When you enter a passphrase, your passphrase goes through 'expansion' using SHA1, to produce an output of 256 bits to form the PMK. So, with weak passphrases, you can get to the PMK faster. If you have a truly garbage passphrase made out of random upper and lower case letters, numbers and symbols, and is over 30 characters long, which gives 81966203577338201924328653819419157670749425717340457140224 combinations, I really wouldn't worry about this 'break-through', as a speed up of even 10000 times isn't going to help due to the complexity added to convert a passphrase into a PMK to make it take longer if you try this approach. If you are using WPA/WPA2 with secure EAP methods (I know this applies to EAP-TLS, as the PMK is derived from the SSL master secret), the PMK's are randomly generated for each new client, so you then have to try at most 2^256 combinations to get to the PMK, which is improbable with today's computing power, and would only work for one client session.
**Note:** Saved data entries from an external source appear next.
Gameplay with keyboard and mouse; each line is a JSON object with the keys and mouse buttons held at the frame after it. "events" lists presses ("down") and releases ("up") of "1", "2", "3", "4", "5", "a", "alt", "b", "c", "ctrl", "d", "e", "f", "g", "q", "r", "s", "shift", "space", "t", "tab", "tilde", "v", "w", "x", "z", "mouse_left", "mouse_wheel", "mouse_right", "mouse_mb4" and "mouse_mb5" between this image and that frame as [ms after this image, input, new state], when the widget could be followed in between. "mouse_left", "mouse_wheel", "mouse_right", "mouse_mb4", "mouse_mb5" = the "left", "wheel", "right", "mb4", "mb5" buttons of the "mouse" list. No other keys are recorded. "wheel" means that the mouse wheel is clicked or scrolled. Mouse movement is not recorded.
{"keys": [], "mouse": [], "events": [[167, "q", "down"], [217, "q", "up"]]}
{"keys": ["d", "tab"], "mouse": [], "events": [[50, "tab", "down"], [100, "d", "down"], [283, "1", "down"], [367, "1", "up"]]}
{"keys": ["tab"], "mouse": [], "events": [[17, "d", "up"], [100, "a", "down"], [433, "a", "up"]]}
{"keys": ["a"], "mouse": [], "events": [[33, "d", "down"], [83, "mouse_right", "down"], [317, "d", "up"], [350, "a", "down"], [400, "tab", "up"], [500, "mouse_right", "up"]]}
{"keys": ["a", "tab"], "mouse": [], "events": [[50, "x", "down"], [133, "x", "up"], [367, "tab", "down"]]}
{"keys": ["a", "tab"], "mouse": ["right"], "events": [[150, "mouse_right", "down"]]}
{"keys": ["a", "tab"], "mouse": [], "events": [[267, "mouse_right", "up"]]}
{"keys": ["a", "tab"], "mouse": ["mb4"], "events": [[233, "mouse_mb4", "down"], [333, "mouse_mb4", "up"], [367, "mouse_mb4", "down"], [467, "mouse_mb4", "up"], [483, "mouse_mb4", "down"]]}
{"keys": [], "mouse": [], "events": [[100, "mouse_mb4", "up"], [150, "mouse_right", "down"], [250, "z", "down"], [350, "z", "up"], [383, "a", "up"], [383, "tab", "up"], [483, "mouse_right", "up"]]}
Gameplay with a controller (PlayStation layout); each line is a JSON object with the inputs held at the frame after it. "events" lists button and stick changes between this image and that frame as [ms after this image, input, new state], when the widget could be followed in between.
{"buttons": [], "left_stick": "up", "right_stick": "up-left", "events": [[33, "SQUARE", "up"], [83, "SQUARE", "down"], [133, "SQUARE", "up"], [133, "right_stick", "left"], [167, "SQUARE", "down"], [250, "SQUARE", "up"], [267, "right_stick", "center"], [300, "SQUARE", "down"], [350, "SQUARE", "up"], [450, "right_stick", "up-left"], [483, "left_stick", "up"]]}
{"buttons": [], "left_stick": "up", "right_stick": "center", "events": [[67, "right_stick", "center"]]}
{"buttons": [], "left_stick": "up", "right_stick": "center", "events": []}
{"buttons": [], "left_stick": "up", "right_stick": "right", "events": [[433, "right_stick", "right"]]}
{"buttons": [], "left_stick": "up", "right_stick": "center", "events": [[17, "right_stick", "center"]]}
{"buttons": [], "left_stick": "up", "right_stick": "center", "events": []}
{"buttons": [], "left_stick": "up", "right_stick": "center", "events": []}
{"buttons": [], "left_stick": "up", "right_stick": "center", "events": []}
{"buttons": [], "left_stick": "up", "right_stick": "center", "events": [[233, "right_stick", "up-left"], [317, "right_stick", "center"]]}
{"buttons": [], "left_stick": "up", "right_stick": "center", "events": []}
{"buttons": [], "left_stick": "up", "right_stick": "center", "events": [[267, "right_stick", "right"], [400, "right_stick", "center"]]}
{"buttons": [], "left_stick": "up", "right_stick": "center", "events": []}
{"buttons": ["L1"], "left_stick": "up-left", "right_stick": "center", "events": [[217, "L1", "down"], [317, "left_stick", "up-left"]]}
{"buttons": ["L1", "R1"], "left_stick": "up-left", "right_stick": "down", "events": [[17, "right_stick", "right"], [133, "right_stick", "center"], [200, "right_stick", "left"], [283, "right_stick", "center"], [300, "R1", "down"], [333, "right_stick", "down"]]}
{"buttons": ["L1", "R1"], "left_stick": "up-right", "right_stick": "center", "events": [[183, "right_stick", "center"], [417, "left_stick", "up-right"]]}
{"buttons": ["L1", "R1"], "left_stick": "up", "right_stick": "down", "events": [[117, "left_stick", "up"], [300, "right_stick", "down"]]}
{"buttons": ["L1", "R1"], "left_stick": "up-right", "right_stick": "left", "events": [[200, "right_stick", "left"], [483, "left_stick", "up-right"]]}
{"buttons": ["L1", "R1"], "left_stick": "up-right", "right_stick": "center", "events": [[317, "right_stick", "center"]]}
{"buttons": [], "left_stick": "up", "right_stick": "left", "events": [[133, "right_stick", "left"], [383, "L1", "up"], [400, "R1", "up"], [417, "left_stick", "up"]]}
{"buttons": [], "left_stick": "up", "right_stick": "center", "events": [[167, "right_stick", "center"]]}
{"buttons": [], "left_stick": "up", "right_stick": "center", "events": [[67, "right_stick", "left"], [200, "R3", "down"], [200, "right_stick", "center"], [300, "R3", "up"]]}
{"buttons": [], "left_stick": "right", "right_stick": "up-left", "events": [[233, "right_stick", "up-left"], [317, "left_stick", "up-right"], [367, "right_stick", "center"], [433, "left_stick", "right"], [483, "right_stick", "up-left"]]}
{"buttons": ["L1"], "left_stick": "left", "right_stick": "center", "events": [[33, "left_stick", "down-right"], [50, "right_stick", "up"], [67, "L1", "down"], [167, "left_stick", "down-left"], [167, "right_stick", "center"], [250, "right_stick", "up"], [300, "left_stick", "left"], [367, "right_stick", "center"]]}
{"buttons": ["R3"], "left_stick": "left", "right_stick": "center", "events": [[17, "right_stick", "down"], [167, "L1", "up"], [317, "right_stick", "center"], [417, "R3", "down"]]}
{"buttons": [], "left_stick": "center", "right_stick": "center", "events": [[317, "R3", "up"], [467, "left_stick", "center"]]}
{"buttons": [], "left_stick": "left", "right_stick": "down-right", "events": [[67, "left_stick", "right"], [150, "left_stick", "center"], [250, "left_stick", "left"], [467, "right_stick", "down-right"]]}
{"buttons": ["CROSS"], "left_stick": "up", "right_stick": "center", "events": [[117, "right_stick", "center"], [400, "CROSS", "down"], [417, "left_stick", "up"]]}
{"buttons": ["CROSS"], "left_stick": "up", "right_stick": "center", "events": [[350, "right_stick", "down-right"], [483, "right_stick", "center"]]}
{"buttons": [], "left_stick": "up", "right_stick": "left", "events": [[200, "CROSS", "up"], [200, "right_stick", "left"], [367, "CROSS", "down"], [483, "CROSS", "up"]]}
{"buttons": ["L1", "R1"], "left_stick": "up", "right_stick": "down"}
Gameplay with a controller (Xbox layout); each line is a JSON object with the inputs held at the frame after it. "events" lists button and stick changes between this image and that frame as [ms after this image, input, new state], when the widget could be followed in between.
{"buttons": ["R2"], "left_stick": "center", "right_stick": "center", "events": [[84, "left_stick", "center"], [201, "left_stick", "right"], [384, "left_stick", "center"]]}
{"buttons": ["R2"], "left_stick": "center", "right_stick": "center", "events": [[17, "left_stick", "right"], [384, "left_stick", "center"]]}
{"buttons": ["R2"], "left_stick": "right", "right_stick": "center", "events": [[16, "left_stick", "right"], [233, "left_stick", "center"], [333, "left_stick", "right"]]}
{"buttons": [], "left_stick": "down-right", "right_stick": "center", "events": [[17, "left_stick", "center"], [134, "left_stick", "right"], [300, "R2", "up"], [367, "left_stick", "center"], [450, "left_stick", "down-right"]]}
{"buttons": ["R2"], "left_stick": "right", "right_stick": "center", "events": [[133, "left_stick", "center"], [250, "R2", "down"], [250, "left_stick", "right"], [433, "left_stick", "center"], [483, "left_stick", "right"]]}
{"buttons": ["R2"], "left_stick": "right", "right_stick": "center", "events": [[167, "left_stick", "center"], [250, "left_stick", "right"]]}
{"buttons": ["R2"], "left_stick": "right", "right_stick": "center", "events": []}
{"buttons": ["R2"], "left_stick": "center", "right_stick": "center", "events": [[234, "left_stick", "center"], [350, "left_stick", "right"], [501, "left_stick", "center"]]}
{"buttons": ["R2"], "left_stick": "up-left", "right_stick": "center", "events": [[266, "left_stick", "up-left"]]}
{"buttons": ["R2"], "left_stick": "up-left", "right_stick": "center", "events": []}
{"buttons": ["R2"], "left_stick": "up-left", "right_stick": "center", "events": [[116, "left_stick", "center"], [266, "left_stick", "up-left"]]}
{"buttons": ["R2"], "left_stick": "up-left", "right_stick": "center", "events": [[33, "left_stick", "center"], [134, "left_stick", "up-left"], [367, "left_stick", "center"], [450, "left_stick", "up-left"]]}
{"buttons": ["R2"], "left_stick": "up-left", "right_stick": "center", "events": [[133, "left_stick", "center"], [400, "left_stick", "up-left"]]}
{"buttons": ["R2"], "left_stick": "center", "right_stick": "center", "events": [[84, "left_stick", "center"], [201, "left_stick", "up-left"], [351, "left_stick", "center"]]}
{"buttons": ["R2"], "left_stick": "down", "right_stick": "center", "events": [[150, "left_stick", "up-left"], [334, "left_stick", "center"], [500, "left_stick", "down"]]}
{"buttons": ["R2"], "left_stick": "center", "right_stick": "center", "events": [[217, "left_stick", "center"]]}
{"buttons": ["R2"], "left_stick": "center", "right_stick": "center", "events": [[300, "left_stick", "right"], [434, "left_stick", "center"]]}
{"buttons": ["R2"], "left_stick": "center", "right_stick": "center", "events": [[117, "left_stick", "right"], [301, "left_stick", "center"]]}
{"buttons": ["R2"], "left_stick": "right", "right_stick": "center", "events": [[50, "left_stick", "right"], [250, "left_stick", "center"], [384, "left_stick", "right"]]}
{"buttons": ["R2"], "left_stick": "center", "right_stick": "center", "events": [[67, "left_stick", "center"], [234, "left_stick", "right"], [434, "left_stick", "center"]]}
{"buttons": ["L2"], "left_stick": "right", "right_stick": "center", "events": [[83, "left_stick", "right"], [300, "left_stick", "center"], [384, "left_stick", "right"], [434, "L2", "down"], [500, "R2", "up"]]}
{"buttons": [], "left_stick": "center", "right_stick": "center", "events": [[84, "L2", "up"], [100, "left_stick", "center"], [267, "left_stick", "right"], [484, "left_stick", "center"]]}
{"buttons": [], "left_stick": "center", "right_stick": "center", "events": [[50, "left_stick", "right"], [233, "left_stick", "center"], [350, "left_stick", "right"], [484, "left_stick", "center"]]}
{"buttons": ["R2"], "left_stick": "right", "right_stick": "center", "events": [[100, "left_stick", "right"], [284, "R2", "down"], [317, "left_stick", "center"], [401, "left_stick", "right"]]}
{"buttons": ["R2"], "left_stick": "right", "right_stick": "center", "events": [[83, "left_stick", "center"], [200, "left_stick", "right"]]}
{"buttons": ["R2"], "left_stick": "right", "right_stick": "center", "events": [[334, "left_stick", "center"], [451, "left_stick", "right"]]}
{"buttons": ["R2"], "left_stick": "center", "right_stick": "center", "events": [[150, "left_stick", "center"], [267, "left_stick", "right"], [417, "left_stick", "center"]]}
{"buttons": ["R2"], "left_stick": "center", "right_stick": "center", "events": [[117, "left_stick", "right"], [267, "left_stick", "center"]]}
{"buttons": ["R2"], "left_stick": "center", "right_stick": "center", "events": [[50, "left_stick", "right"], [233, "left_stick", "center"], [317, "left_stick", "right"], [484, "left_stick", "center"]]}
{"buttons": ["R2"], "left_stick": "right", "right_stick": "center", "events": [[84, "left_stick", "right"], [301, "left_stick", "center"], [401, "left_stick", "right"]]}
The PMK is then used in the handshake to generate a Pairwise Temporal Key (PTK). This changes regularly due to rekey'ing, usually hourly, although your wireless access point may allow you to set the interval.

For the actual cipher which encrypts your data, in WPA, it's RC4 with a per packet key based from a 128-bit key from the PTK, and with WPA2, it's AES with a 128-bit key derived from the PTK, with a per packet initialisation vector. Again, let's visualise 2^128:-

340282366920938463463374607431768211456

So again, this would require huge computing power to try that many combinations, and does a speed of 10000 times help, no, not really. Plus you would only be able to get on average 1 hour of data even if you did somehow manage to get the key before you have to start again from scratch for the next hour of data due to the rekey event.

So my personal opinion of this article, nothing to worry about for people who are already doing it right and using a large chunk of random junk for passphrases, or are using secure EAP methods.